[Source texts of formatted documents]

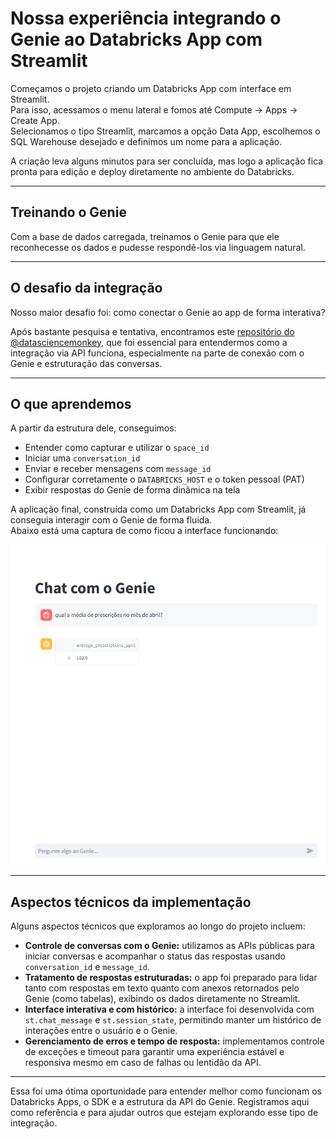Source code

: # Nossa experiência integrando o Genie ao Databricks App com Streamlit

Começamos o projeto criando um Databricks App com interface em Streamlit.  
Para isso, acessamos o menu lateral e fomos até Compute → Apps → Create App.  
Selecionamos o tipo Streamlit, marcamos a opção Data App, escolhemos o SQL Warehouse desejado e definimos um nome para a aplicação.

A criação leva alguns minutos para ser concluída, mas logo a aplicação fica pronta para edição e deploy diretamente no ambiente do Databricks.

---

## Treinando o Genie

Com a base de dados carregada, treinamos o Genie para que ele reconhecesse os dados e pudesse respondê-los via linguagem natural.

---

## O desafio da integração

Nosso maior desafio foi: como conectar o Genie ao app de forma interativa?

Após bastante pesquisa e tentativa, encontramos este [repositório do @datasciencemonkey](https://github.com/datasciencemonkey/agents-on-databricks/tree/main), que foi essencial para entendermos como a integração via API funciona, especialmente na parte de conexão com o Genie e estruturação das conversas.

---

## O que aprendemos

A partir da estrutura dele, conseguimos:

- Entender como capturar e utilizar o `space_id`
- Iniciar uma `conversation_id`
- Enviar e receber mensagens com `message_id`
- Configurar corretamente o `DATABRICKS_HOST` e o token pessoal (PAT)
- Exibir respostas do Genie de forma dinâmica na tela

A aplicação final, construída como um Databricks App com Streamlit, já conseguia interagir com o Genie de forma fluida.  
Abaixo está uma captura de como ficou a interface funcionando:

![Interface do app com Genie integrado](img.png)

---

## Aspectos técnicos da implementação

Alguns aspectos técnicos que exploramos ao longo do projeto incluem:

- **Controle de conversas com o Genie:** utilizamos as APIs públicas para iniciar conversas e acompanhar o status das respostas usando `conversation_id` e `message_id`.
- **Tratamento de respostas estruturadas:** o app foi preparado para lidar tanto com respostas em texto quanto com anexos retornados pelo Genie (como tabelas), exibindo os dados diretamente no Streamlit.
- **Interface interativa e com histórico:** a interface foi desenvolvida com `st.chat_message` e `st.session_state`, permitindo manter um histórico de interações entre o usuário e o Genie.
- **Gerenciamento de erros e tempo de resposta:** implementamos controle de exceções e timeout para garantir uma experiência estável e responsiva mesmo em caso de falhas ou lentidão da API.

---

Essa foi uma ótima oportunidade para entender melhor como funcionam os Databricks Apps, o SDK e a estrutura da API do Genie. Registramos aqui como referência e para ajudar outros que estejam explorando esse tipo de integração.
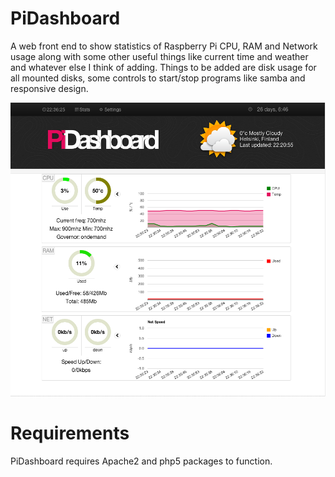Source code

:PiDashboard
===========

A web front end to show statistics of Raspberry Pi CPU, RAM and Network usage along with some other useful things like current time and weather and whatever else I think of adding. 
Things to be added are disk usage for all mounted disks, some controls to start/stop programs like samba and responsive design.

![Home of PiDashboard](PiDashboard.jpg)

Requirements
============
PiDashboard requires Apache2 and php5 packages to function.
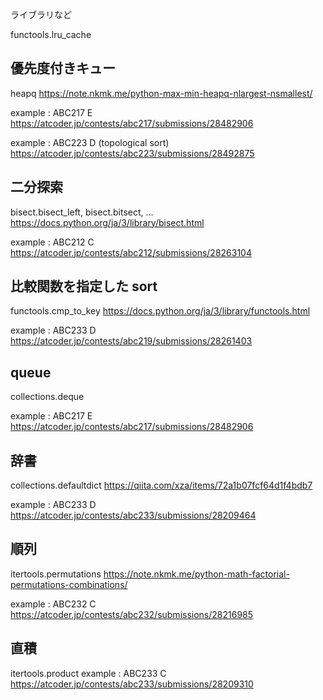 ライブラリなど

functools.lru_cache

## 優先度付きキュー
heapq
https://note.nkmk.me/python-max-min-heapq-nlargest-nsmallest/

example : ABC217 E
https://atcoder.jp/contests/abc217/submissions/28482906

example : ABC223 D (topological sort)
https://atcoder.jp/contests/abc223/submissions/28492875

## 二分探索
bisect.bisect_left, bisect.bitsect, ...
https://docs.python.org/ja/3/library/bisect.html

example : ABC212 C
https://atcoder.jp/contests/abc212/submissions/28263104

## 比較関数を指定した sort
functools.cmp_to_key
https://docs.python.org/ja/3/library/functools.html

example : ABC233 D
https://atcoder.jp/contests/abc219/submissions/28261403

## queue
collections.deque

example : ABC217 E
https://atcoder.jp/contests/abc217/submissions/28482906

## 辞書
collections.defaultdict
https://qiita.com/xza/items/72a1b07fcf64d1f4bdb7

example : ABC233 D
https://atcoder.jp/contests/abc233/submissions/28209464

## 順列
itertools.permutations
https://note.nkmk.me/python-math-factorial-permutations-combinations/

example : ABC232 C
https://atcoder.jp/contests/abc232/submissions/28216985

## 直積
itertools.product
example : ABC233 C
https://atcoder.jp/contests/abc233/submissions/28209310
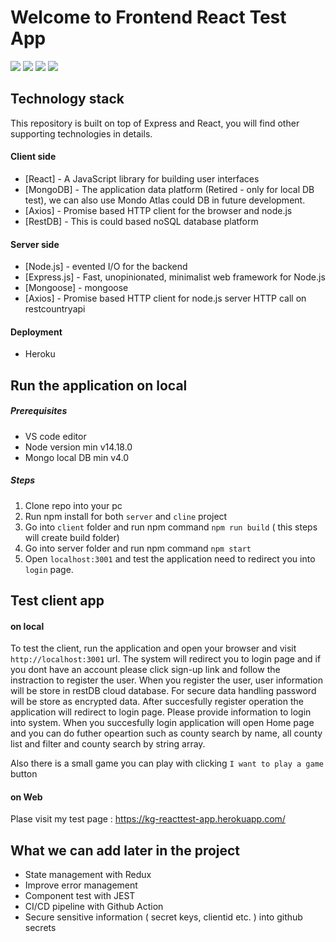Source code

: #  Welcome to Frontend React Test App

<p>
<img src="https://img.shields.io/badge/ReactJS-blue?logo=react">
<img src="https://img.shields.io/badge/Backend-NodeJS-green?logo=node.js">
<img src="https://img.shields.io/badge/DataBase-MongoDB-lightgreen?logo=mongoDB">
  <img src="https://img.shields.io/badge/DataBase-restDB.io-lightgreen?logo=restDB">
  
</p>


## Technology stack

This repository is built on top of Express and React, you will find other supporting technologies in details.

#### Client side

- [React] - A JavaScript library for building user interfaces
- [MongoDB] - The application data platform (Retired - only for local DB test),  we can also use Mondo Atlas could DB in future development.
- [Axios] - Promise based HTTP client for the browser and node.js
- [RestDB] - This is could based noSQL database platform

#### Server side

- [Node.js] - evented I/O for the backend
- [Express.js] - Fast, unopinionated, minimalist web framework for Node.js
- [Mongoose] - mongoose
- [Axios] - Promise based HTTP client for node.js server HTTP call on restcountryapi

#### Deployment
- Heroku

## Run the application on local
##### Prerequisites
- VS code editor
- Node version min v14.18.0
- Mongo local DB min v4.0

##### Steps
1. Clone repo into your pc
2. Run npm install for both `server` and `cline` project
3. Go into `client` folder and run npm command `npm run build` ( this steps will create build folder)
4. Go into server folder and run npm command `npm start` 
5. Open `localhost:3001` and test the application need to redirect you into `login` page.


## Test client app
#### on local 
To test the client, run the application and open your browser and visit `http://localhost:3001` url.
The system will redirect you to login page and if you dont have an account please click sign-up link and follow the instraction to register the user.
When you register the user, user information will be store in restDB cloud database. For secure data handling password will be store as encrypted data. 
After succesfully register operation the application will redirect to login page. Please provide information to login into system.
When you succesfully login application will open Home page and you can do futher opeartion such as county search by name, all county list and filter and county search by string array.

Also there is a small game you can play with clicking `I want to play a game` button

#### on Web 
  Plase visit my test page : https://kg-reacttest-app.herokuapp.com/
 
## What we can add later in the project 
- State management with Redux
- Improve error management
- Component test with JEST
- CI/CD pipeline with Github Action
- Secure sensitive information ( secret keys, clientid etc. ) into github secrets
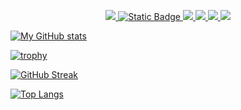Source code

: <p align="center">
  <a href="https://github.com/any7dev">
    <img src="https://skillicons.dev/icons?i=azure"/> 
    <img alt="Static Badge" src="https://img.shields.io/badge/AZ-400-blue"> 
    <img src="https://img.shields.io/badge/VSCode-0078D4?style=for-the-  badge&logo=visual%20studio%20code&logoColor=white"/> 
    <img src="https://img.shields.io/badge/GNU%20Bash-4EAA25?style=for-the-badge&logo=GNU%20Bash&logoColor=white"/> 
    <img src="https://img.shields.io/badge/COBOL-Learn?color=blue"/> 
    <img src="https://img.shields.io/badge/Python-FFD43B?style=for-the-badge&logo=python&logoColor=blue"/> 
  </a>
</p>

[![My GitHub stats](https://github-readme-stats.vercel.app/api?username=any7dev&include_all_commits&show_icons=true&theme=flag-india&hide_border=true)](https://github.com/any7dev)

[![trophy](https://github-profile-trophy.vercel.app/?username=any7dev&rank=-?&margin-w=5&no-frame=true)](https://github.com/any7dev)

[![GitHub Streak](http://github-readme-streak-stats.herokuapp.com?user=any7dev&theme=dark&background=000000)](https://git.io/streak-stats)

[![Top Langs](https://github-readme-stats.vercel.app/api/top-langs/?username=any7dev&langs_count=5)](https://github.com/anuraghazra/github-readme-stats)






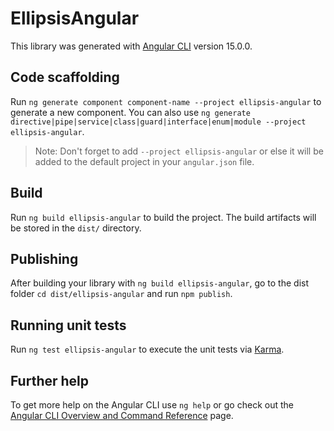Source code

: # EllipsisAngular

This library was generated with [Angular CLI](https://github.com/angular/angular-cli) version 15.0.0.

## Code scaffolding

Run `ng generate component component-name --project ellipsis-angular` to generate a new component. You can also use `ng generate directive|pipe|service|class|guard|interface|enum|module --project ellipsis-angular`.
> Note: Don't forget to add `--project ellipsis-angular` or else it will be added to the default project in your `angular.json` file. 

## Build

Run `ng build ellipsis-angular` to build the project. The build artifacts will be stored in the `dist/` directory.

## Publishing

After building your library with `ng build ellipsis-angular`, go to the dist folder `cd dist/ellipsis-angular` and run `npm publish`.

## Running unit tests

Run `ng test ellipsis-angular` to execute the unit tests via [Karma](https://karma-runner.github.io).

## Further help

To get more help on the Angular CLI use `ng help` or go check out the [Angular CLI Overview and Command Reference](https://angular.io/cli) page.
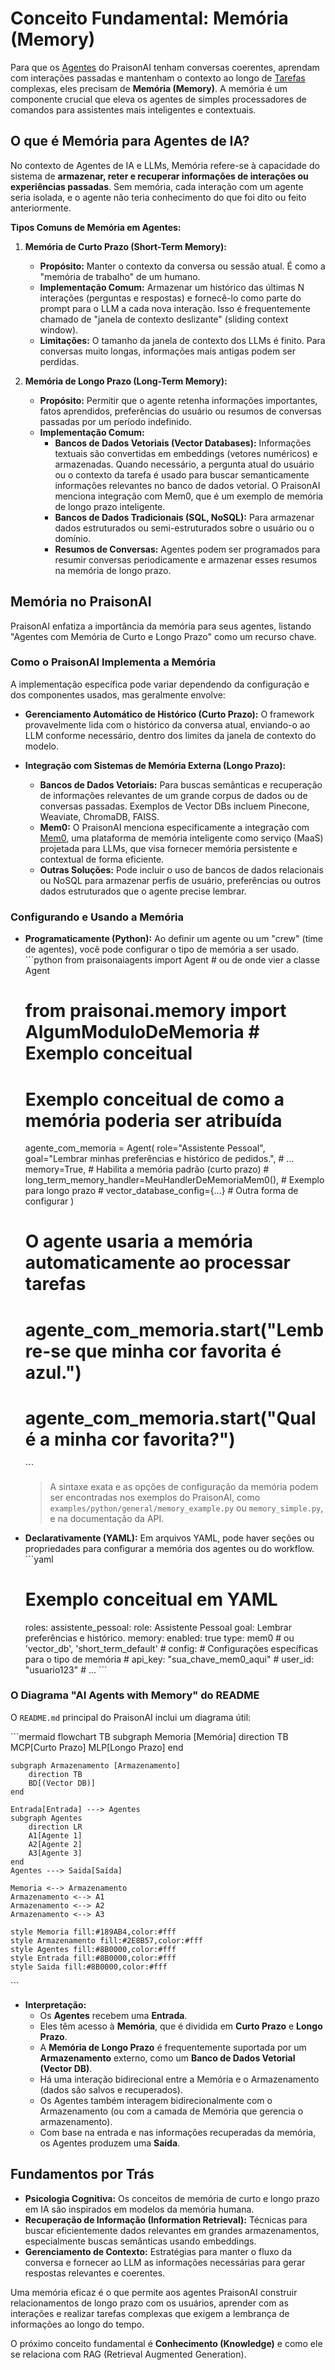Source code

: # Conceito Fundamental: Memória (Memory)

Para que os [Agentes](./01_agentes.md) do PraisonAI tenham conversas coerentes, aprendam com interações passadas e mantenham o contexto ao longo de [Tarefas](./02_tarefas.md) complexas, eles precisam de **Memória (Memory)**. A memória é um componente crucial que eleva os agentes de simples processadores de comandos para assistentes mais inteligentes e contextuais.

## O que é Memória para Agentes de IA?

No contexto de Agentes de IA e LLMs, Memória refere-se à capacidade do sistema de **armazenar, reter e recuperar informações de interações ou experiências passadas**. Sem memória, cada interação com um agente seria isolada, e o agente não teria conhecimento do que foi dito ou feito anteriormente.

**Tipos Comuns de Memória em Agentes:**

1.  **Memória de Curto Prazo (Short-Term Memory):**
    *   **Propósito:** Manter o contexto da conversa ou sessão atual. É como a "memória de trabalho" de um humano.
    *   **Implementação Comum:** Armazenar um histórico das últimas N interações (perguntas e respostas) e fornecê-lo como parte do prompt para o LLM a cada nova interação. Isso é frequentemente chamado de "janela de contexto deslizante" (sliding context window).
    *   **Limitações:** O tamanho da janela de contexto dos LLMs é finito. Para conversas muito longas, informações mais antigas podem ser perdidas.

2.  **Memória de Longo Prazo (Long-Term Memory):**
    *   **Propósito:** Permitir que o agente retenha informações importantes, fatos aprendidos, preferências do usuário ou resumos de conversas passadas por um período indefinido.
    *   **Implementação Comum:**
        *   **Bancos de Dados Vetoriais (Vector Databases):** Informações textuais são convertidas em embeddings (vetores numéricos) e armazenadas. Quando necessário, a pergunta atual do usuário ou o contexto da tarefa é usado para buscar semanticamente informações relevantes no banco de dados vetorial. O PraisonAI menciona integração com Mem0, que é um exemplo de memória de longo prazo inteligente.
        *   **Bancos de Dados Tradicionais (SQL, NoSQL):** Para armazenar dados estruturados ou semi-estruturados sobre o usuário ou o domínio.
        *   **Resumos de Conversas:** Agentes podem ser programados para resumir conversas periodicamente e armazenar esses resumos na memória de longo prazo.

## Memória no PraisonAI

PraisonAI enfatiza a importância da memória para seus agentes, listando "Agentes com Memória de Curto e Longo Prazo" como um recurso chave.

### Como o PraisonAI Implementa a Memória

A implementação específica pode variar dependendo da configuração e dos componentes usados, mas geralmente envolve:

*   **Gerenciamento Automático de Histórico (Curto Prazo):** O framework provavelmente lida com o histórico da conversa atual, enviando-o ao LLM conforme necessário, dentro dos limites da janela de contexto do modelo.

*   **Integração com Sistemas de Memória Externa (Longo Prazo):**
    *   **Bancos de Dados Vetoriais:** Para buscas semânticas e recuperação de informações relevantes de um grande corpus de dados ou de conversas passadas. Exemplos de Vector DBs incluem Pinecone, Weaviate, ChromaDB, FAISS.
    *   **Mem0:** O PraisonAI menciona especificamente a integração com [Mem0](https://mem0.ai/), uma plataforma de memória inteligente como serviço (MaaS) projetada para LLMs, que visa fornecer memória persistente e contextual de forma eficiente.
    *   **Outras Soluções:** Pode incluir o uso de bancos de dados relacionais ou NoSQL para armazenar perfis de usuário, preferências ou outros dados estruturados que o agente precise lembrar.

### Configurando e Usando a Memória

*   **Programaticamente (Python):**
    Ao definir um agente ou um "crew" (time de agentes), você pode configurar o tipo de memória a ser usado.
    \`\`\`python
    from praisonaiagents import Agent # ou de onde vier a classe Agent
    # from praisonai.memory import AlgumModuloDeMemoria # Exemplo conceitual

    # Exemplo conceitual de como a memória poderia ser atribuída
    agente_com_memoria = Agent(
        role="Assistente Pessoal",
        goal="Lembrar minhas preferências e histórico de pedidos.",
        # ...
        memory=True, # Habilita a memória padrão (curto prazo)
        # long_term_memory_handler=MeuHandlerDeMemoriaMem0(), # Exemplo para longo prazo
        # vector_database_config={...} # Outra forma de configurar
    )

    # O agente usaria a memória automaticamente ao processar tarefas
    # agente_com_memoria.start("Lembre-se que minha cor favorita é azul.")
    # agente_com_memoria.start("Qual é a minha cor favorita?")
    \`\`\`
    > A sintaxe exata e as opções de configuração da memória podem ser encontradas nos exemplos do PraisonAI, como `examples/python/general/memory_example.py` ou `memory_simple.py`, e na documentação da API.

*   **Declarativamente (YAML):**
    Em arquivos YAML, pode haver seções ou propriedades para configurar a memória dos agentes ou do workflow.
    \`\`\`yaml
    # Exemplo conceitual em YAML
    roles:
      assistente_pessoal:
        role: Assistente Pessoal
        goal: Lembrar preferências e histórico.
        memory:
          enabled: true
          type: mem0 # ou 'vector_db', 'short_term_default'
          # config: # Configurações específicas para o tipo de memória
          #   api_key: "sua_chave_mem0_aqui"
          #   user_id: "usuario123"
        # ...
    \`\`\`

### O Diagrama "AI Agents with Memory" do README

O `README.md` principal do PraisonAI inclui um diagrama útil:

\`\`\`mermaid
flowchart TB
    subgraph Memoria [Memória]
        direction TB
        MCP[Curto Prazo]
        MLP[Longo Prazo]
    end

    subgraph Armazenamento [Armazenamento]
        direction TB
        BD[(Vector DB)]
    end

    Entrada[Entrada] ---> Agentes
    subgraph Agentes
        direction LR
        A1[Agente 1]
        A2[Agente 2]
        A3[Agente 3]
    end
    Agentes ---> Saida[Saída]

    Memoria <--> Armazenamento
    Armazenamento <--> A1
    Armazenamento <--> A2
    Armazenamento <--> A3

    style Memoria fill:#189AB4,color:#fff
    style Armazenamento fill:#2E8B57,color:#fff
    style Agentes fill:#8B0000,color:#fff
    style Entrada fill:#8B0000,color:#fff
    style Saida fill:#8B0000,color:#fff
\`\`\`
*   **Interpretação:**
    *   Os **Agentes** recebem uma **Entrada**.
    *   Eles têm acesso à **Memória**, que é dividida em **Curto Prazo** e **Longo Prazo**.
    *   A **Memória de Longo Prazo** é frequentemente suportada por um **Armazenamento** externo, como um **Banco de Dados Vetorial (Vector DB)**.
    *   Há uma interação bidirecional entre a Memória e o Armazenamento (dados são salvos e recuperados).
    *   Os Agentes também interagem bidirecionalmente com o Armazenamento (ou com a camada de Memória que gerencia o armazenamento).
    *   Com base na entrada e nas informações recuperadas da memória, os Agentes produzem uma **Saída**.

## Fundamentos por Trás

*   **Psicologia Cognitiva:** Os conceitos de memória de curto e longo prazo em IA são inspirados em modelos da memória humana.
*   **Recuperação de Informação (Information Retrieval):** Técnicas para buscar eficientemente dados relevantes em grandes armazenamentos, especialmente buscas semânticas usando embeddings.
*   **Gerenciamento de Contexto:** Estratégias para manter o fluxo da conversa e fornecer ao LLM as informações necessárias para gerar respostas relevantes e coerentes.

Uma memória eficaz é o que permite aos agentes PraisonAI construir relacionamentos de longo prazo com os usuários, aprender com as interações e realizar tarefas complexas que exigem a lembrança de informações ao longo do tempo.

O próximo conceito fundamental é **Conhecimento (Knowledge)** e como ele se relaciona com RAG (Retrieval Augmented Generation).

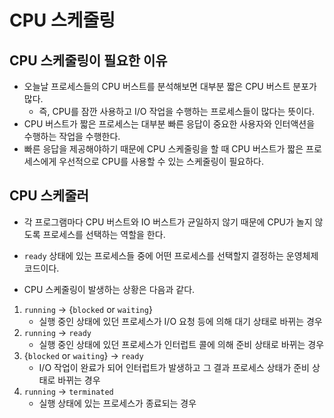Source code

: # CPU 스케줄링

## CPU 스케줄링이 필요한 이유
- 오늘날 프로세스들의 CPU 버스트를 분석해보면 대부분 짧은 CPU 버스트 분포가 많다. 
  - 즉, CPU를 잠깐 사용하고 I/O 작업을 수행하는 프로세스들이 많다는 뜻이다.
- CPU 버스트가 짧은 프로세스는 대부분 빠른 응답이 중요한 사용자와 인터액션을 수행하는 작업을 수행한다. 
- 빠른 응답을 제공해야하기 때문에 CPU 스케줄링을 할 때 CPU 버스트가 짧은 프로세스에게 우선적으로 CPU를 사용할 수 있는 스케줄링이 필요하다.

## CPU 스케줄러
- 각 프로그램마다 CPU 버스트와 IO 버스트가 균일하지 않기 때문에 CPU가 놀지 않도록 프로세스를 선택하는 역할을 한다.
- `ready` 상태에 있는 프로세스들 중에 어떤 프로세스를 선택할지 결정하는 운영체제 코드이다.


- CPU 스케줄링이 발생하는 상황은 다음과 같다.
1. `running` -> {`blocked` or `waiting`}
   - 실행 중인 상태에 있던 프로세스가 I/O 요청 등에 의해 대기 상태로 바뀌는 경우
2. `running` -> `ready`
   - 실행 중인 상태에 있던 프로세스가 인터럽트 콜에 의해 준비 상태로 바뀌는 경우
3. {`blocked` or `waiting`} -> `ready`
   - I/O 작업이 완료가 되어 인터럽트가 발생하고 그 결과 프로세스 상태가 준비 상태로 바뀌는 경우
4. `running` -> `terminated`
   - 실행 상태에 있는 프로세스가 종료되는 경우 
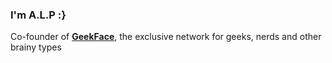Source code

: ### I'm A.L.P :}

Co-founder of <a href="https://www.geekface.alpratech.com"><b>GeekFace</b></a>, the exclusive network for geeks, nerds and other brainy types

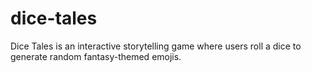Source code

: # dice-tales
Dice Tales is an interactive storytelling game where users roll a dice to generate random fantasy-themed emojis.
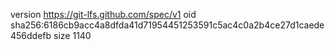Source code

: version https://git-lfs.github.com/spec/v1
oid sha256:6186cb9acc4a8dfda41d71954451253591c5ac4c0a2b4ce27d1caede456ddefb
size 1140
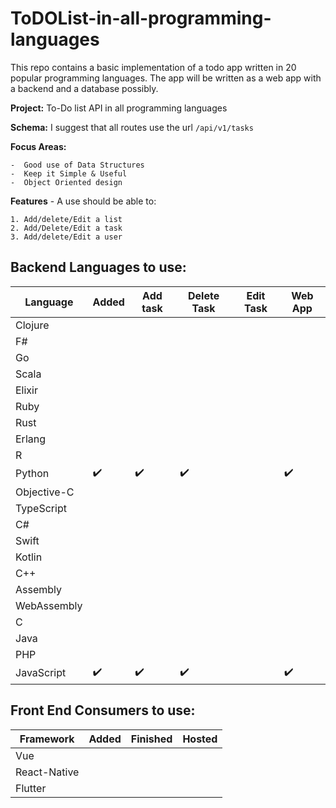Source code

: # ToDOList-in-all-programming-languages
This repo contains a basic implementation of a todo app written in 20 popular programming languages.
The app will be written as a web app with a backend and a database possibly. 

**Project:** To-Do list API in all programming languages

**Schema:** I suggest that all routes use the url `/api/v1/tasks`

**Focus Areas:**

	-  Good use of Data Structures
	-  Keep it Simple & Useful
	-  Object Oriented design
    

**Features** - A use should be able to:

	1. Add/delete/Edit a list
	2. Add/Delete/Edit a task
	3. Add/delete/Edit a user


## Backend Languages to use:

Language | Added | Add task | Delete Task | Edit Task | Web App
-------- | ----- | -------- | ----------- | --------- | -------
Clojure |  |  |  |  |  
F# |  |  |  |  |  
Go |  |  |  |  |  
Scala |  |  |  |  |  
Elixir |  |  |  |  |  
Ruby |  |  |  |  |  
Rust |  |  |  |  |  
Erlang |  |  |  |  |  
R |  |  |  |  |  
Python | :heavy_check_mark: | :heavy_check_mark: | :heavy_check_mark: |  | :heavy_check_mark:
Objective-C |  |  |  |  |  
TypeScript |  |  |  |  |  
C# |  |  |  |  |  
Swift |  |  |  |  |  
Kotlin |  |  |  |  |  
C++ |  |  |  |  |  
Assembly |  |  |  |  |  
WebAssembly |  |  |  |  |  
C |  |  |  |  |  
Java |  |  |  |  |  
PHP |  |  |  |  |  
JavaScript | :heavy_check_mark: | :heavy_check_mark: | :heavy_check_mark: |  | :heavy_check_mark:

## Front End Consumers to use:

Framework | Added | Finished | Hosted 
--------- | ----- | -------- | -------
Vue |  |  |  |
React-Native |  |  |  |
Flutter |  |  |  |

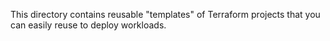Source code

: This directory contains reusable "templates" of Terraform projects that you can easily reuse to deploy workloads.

Task instructions:
Only the lines from the start of the records to the one containing "Selecionamos o tipo" should be repeated, exactly and with both ends kept; drop any pictures.

Solution:
Source code

: # Nossa experiência integrando o Genie ao Databricks App com Streamlit

Começamos o projeto criando um Databricks App com interface em Streamlit.  
Para isso, acessamos o menu lateral e fomos até Compute → Apps → Create App.  
Selecionamos o tipo Streamlit, marcamos a opção Data App, escolhemos o SQL Warehouse desejado e definimos um nome para a aplicação.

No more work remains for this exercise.